Segment Open

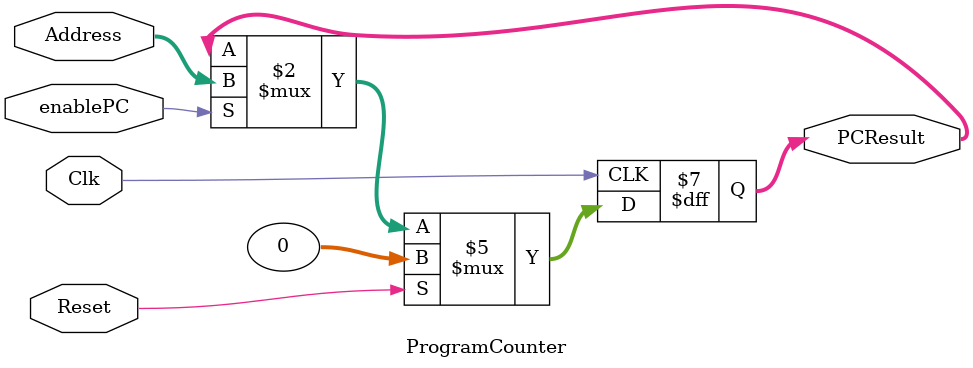
<source format=v>
`timescale 1ns / 1ps

module ProgramCounter(enablePC,Address, PCResult, Reset, Clk);
   
	input [31:0] Address;
	input enablePC, Reset, Clk;

	output reg [31:0] PCResult;
 
 always@(posedge Clk)begin 
       if (Reset)begin 
       PCResult<=32'd0;
       end 
       else if(enablePC)begin 
        PCResult<=Address;
       end 
 end 

endmodule


</source>
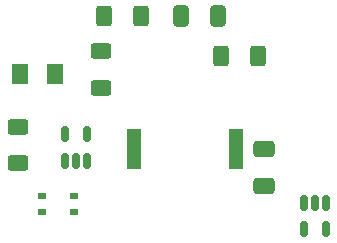
<source format=gbr>
%TF.GenerationSoftware,KiCad,Pcbnew,8.0.1*%
%TF.CreationDate,2024-05-29T15:36:32+02:00*%
%TF.ProjectId,TargetHitDetector,54617267-6574-4486-9974-446574656374,rev?*%
%TF.SameCoordinates,Original*%
%TF.FileFunction,Paste,Top*%
%TF.FilePolarity,Positive*%
%FSLAX46Y46*%
G04 Gerber Fmt 4.6, Leading zero omitted, Abs format (unit mm)*
G04 Created by KiCad (PCBNEW 8.0.1) date 2024-05-29 15:36:32*
%MOMM*%
%LPD*%
G01*
G04 APERTURE LIST*
G04 Aperture macros list*
%AMRoundRect*
0 Rectangle with rounded corners*
0 $1 Rounding radius*
0 $2 $3 $4 $5 $6 $7 $8 $9 X,Y pos of 4 corners*
0 Add a 4 corners polygon primitive as box body*
4,1,4,$2,$3,$4,$5,$6,$7,$8,$9,$2,$3,0*
0 Add four circle primitives for the rounded corners*
1,1,$1+$1,$2,$3*
1,1,$1+$1,$4,$5*
1,1,$1+$1,$6,$7*
1,1,$1+$1,$8,$9*
0 Add four rect primitives between the rounded corners*
20,1,$1+$1,$2,$3,$4,$5,0*
20,1,$1+$1,$4,$5,$6,$7,0*
20,1,$1+$1,$6,$7,$8,$9,0*
20,1,$1+$1,$8,$9,$2,$3,0*%
G04 Aperture macros list end*
%ADD10RoundRect,0.150000X0.150000X-0.512500X0.150000X0.512500X-0.150000X0.512500X-0.150000X-0.512500X0*%
%ADD11RoundRect,0.250000X0.625000X-0.400000X0.625000X0.400000X-0.625000X0.400000X-0.625000X-0.400000X0*%
%ADD12R,0.700000X0.600000*%
%ADD13RoundRect,0.250001X0.462499X0.624999X-0.462499X0.624999X-0.462499X-0.624999X0.462499X-0.624999X0*%
%ADD14RoundRect,0.250000X0.650000X-0.412500X0.650000X0.412500X-0.650000X0.412500X-0.650000X-0.412500X0*%
%ADD15RoundRect,0.250000X-0.400000X-0.625000X0.400000X-0.625000X0.400000X0.625000X-0.400000X0.625000X0*%
%ADD16R,1.300000X3.400000*%
%ADD17RoundRect,0.250000X0.412500X0.650000X-0.412500X0.650000X-0.412500X-0.650000X0.412500X-0.650000X0*%
%ADD18RoundRect,0.150000X-0.150000X0.512500X-0.150000X-0.512500X0.150000X-0.512500X0.150000X0.512500X0*%
%ADD19RoundRect,0.250000X0.400000X0.625000X-0.400000X0.625000X-0.400000X-0.625000X0.400000X-0.625000X0*%
%ADD20RoundRect,0.250000X-0.625000X0.400000X-0.625000X-0.400000X0.625000X-0.400000X0.625000X0.400000X0*%
G04 APERTURE END LIST*
D10*
%TO.C,U1*%
X135750000Y-99937500D03*
X136700000Y-99937500D03*
X137650000Y-99937500D03*
X137650000Y-97662500D03*
X135750000Y-97662500D03*
%TD*%
D11*
%TO.C,R3*%
X138800000Y-93750000D03*
X138800000Y-90650000D03*
%TD*%
D12*
%TO.C,D2*%
X136500000Y-104300000D03*
X136500000Y-102900000D03*
%TD*%
D13*
%TO.C,D4*%
X134887500Y-92600000D03*
X131912500Y-92600000D03*
%TD*%
D14*
%TO.C,C1*%
X152600000Y-102062500D03*
X152600000Y-98937500D03*
%TD*%
D15*
%TO.C,R5*%
X148950000Y-91100000D03*
X152050000Y-91100000D03*
%TD*%
D16*
%TO.C,BZ1*%
X141550000Y-98900000D03*
X150250000Y-98900000D03*
%TD*%
D12*
%TO.C,D1*%
X133800000Y-102900000D03*
X133800000Y-104300000D03*
%TD*%
D17*
%TO.C,C2*%
X148662500Y-87700000D03*
X145537500Y-87700000D03*
%TD*%
D18*
%TO.C,U2*%
X157850000Y-103462500D03*
X156900000Y-103462500D03*
X155950000Y-103462500D03*
X155950000Y-105737500D03*
X157850000Y-105737500D03*
%TD*%
D19*
%TO.C,R2*%
X142150000Y-87700000D03*
X139050000Y-87700000D03*
%TD*%
D20*
%TO.C,R1*%
X131800000Y-97050000D03*
X131800000Y-100150000D03*
%TD*%
M02*

</source>
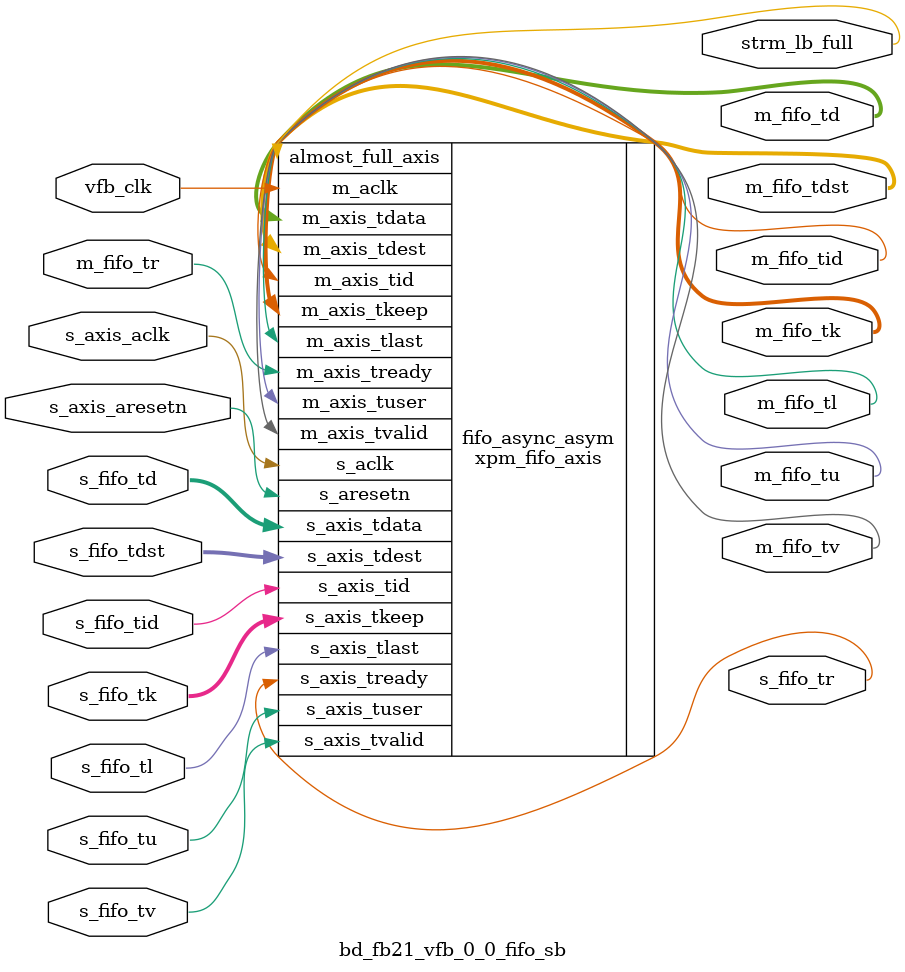
<source format=v>
`timescale 1ps/1ps
module bd_fb21_vfb_0_0_fifo_sb (
  input            s_axis_aclk    ,

  input         s_axis_aresetn ,
  input            vfb_clk        ,
  output    s_fifo_tr      ,
  input     s_fifo_tv      ,
  input      [64-1:0]  s_fifo_td      ,
  input      s_fifo_tid    ,   
  input      [1-1:0]  s_fifo_tu      ,
  input [9:0]      s_fifo_tdst      ,
  input      [8-1:0] s_fifo_tk      ,
  input      s_fifo_tl      ,
  input     m_fifo_tr      ,
  output     m_fifo_tv      ,
  output   [64-1:0]   m_fifo_td      ,
  output      m_fifo_tid    ,   
  output [9:0]    m_fifo_tdst    ,   
  output   [1-1:0]  m_fifo_tu      ,
  output    [8-1:0] m_fifo_tk      ,
  output      m_fifo_tl     , 
  output  strm_lb_full   
);

xpm_fifo_axis#(
      .CLOCKING_MODE("independent_clock"), // String
      .ECC_MODE("no_ecc"),            // String
      .FIFO_DEPTH(4096),              // DECIMAL
      .FIFO_MEMORY_TYPE("block"),      // String
      .PACKET_FIFO("false"),          // String
      .PROG_EMPTY_THRESH(10),         // DECIMAL
      .PROG_FULL_THRESH(4091),          // DECIMAL
      .RD_DATA_COUNT_WIDTH(1),        // DECIMAL
      .RELATED_CLOCKS(0),             // DECIMAL
      .SIM_ASSERT_CHK(0),             // DECIMAL; 0=disable simulation messages, 1=enable simulation messages
      .TDATA_WIDTH(64),               // DECIMAL
      .TDEST_WIDTH(10),                // DECIMAL
      .TID_WIDTH(1),                  // DECIMAL
      .TUSER_WIDTH(1),                // DECIMAL
      .USE_ADV_FEATURES("1008"),      // String
      .WR_DATA_COUNT_WIDTH(1)         // DECIMAL
 ) fifo_async_asym(
  .s_aclk            (s_axis_aclk    ),
  .s_aresetn         (s_axis_aresetn ),
  .m_aclk            (vfb_clk        ),
  .s_axis_tready     (s_fifo_tr      ),
  .s_axis_tvalid     (s_fifo_tv      ),
  .s_axis_tdata      (s_fifo_td      ),
  .s_axis_tid      ( s_fifo_tid      ),
  .s_axis_tuser      (s_fifo_tu      ),
  .s_axis_tdest      (s_fifo_tdst      ),
  .s_axis_tkeep      (s_fifo_tk      ),
  .s_axis_tlast      (s_fifo_tl      ),
  .m_axis_tready     (m_fifo_tr      ),
  .m_axis_tvalid     (m_fifo_tv      ),
  .m_axis_tdata      (m_fifo_td      ),
  .m_axis_tid        (m_fifo_tid      ),
  .m_axis_tdest      (m_fifo_tdst     ),
  .m_axis_tuser      (m_fifo_tu      ),
  .m_axis_tkeep      (m_fifo_tk      ),
  .m_axis_tlast      (m_fifo_tl      ),
  .almost_full_axis  (strm_lb_full   )
);
endmodule

</source>
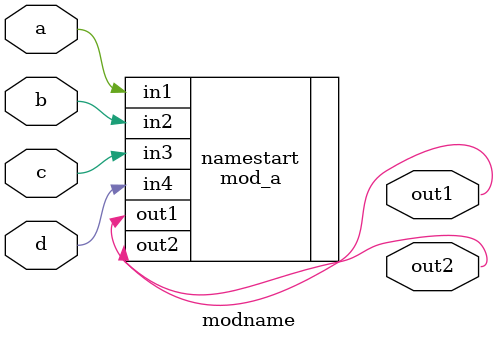
<source format=v>
module modname( 
    input a, 
    input b, 
    input c,
    input d,
    output out1,
    output out2
);
mod_a namestart(.out1(out1),.out2(out2),.in1(a),.in2(b),.in3(c),.in4(d));
endmodule
</source>
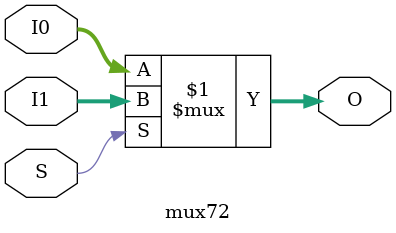
<source format=v>
`timescale 1ns / 1ps
module mux72(
    input [71:0] I0,
    input [71:0] I1,
    input S,
    output [71:0] O
    );
	
	assign O = S?I1:I0;

endmodule

</source>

Segment Closed

## Instructions to follow
Transcribe each line of the data above, unaltered, from the one where "X135750000Y-99937500D03*" appears to the one where "X134887500Y-92600000D03*" appears, inclusive of both.

## Task result
X135750000Y-99937500D03*
X136700000Y-99937500D03*
X137650000Y-99937500D03*
X137650000Y-97662500D03*
X135750000Y-97662500D03*
%TD*%
D11*
%TO.C,R3*%
X138800000Y-93750000D03*
X138800000Y-90650000D03*
%TD*%
D12*
%TO.C,D2*%
X136500000Y-104300000D03*
X136500000Y-102900000D03*
%TD*%
D13*
%TO.C,D4*%
X134887500Y-92600000D03*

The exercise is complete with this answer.